Jack gönnte es Daniel aufrichtig. Nachdem sie Sha’re schon nicht hatten retten können, war es ihnen wenigstens gelungen Sarah aus den Fängen der Goa’uld zu befreien. Außerdem passten Daniel und Sarah gut zueinander. Jack war öfters in der letzten Woche mit ihnen in der Kantine zusammen an einem Tisch gesessen und war sich schon nach sehr kurzer Zeit völlig überflüssig vorgekommen. Die beiden Wissenschaftler waren total versunken in ihren Gesprächen gewesen und hatten seine Anwesenheit binnen Minuten vergessen gehabt.

Das Einzige, was Jack daran störte, war dieser Name. Musste es von allen möglichen Frauennamen ausgerechnet ‚Sarah’ sein? Auch wenn die Schreibweise eine andere war, so weckte er in Jack doch zwiespältige Gefühle. Immer wenn Daniel von ihr schwärmte und ihren Namen erwähnte, wurde Jack an ‚seine’ Sara erinnert. Und obwohl ihre Trennung nun schon dermaßen lange zurück lag, belastete es ihn immer noch.

Überhaupt empfand Jack es als ungerecht. Jeder in seinem Team schien auf irgendwelchen Liebespfaden zu wandeln. Der Einzige, der davon ausgeschlossen war, war er. Jack war gerade dabei, diesen düsteren Gedanken weiter zu vertiefen, als es unerwartet an seiner Haustür klopfte. Neugierig und irritiert machte er sich auf den Weg, diese zu öffnen. Er fragte sich, wer das sein konnte, denn schließlich erwartete er niemanden. Vorsichtig lugte er durch den Spion in der Tür. Der überraschende und völlig unvermutete Anblick, raubte ihm für einen Moment den Atem. Verblüfft riss Jack die Tür auf.

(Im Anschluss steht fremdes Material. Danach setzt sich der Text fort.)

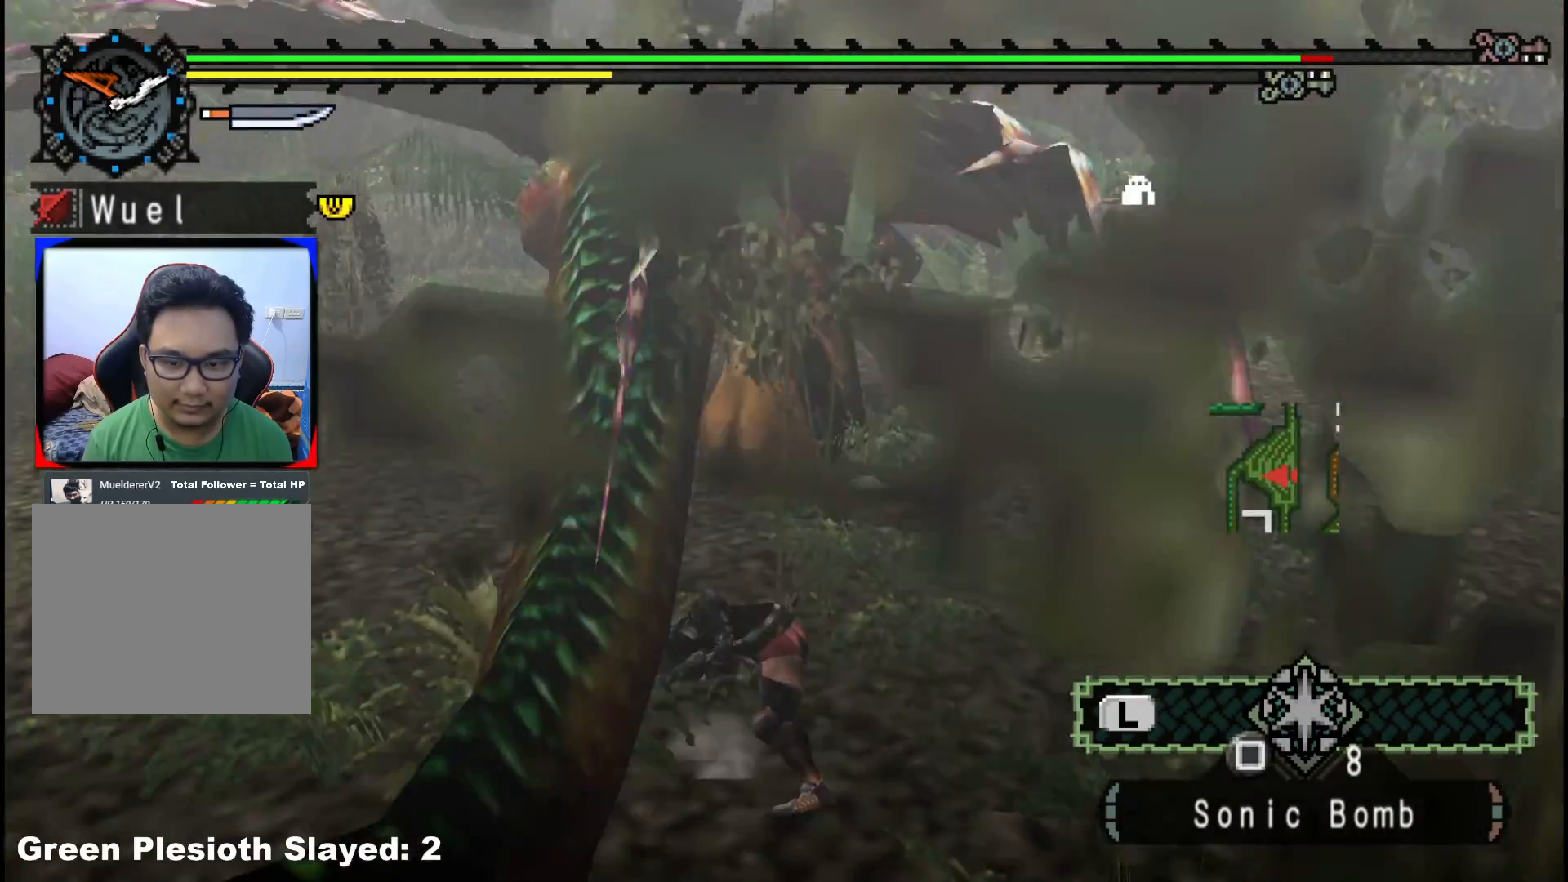
{"dt_ms": 500, "buttons": [], "left_stick": "up-left", "right_stick": "up-left", "events": [[367, "right_stick", "up-left"]]}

„Hey, Jack!“, wurde er locker begrüßt.
Harry? Was machst du denn hier?“, rief O’Neill und blieb wie versteinert im Türrahmen stehen. Gleichzeitig starrte er Harry Maybourne an, als wäre dieser irgendein Fabelwesen mit acht Armen.

„Jack, wo bleiben deine Manieren? Empfängt man so einen alten Freund?“, fragte Maybourne mit einem amüsierten Kopfschütteln und drückte Jack entschieden ein Stück zur Seite, um sich selbst einzulassen. Im Vorübergehen tätschelte er dabei kameradschaftlich Jacks Schulter.

Fassungslos sah Jack ihm hinterher, ehe er sich von dem Anblick loslöste, verdattert die Haustür schloss und Maybourne in sein Wohnzimmer folgte.

„Nett hast du es hier, Jack. Ich hatte völlig vergessen, wie gemütlich es bei dir ist. Sogar einen kleinen Baum hast du“, stellte Harry mit einem zufriedenen Rundum-Blick fest und deutete auf den bescheidenen Weihnachtsbaum, den Jack etwas versteckt in einer Zimmerecke, mit einer Lichterkette, wenigen Kugeln und viel Lametta verziert, aufgestellt hatte .

„Lenk nicht ab, Harry. Was machst du hier?“, unterbrach Jack gereizt sein Gegenüber. „Ich dachte, die Tok’ra hätten dir ein nettes Plätzchen irgendwo dort draußen gesucht.“ Jack machte eine unbestimmte, alles umfassende Bewegung mit der Hand.

„Schon, aber kannst du dir vorstellen, dass man so etwas wie Heimweh entwickelt, Jack?“, erklärte Harry unschuldig. „Ich will ja nicht undankbar erscheinen, denn ich kann mich nicht beklagen. Das Klima auf dem Planeten ist wirklich sehr angenehm und die Leute sind freundlich und hilfsbereit. Alles ist Bestens! Aber manchmal fehlt mir die gute, alte Erde“, gab Maybourne achselzuckend zu.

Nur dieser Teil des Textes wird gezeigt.